Model availability issue (resolved)¶
During development, gemini-2.0-flash-001 returned HTTP 404 for all requests
to australia-southeast1. Investigation confirmed the model was not deployed
in that region at the time. We switched to gemini-2.5-flash which is
available. The model is configured via the GCP_GEMINI_MODEL environment
variable — changing model requires zero code changes.
CSV fallback strategy¶
The standard re-ranking prompt contains only the 20 Stage 1 candidates (~2K tokens).
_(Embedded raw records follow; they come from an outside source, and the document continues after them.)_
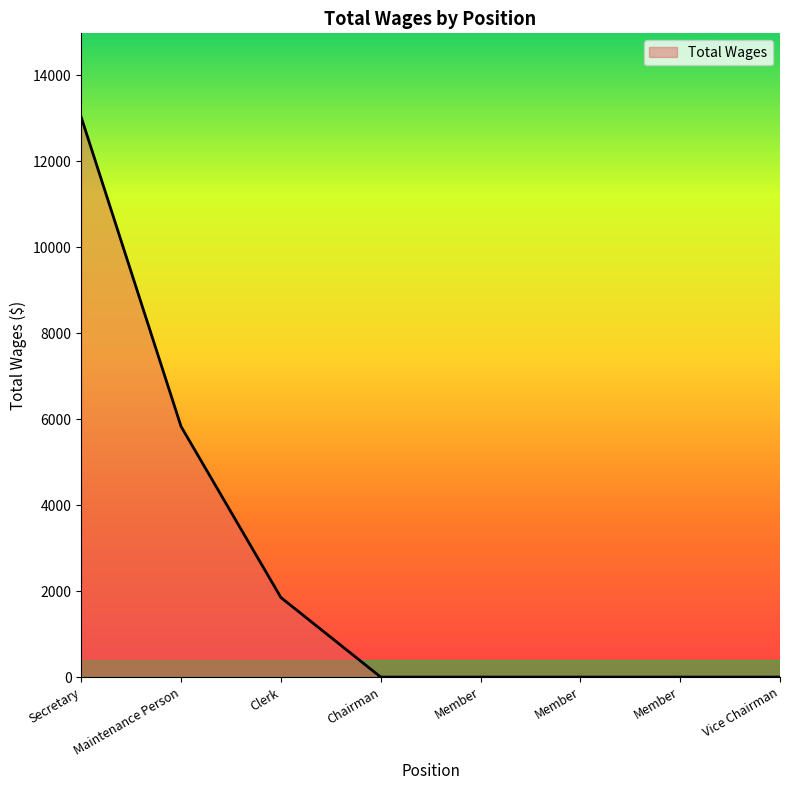

True or false: the data has more than 0 interior local peaks.

False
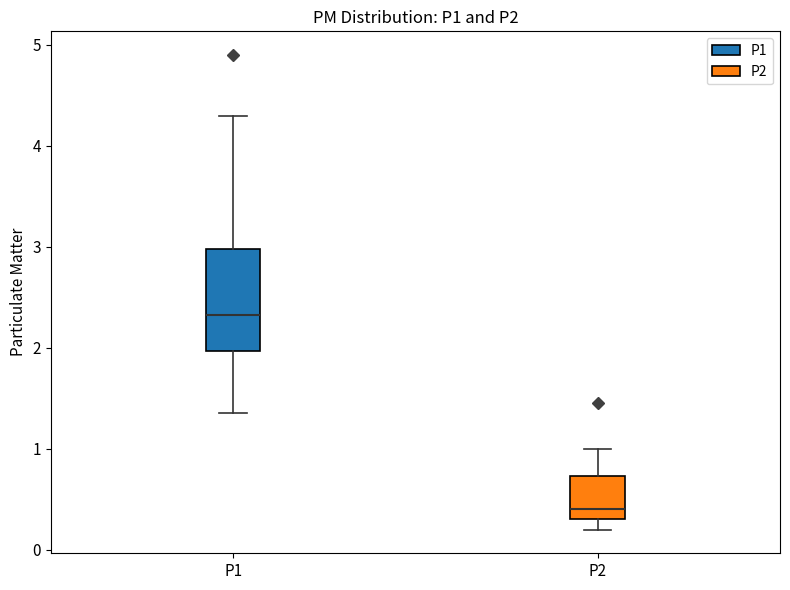

Where does the median line of the box for P1 sit on the y-axis? The values are not printed on the chart, so give them approximately, as read against the axis.

2.3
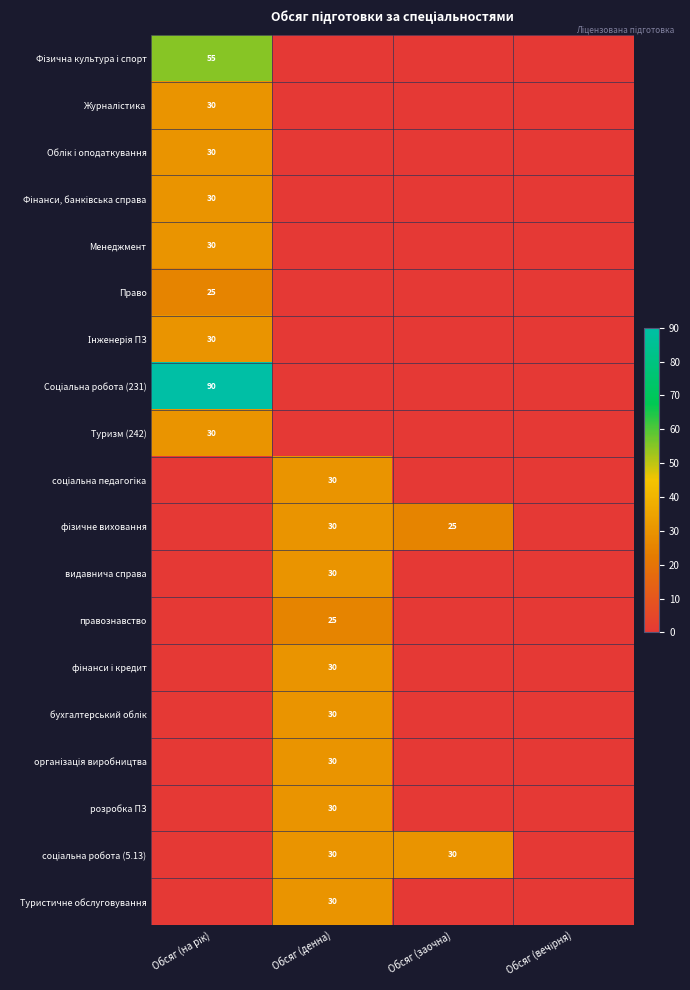

The видавнича справа series shows 40 at Обсяг (денна). True or false?

False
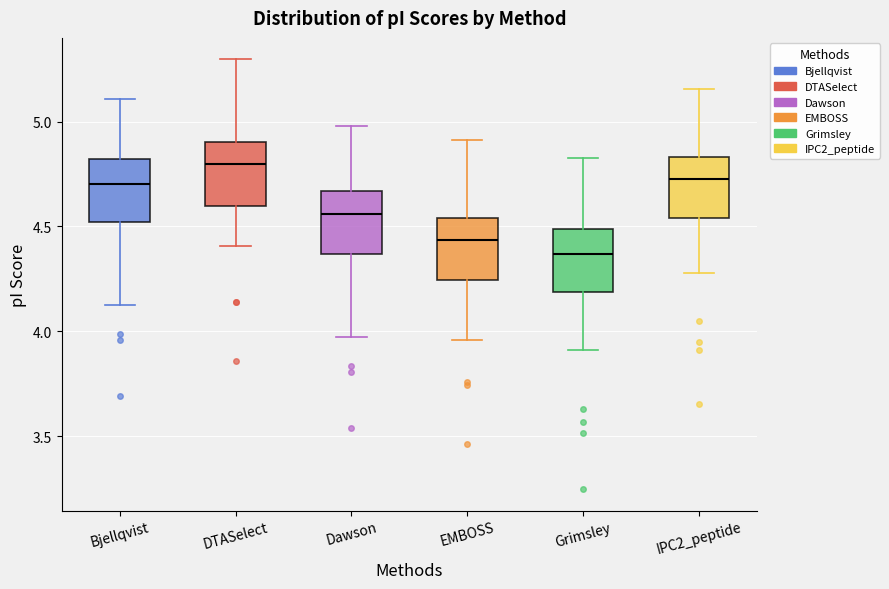

Which box has the highest median line?

DTASelect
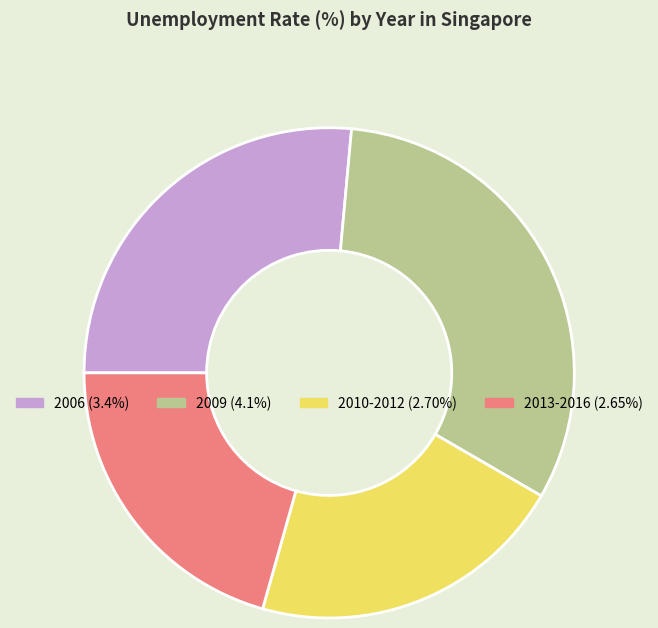

Does any single category account for the majority?

No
On rare queries where Gemini returns an empty result array (i.e. no candidate matched), we retry with all 5,236 ANZSIC codes injected as a reference lookup (~63K tokens).
Why retry-on-empty rather than always injecting?
- The 63K-token prompt was initially always sent, but this caused token limit errors (148K > 128K context for an older model)
- Even with the new 1M context model, a 65K-token prompt degrades Gemini's attention on the 20 relevant candidates
- Testing showed > 95% of queries succeed on the first (compact) call
- The retry adds latency only for the rare case where it is genuinely needed
This strategy is implemented in LLMReranker._call_llm() and tested in
prod/tests/unit/test_reranker.py::TestRerankerCsvFallback.
Consequences¶
Positive:
- GCP auth shared with embeddings — one token, two adapters
- Temperature 0.1 produces consistent, reproducible re-rankings across runs
- Provenance:
llm_modelfield inClassifyResponserecords which model produced the result — important for reproducibility audits
Negative / trade-offs:
- Stage 2 adds 2–5 seconds of latency — Fast mode (Stage 1 only) is available when speed matters more than explanation quality
- Gemini API availability affects production reliability — Fast mode is the graceful degradation path
When to revisit:
The LLMPort abstraction makes swapping Gemini for another model a one-line
change in container.py. Good candidates for future evaluation:
GPT-4o (if data residency requirements relax) or a fine-tuned smaller model
(if Gemini API costs become a concern at scale).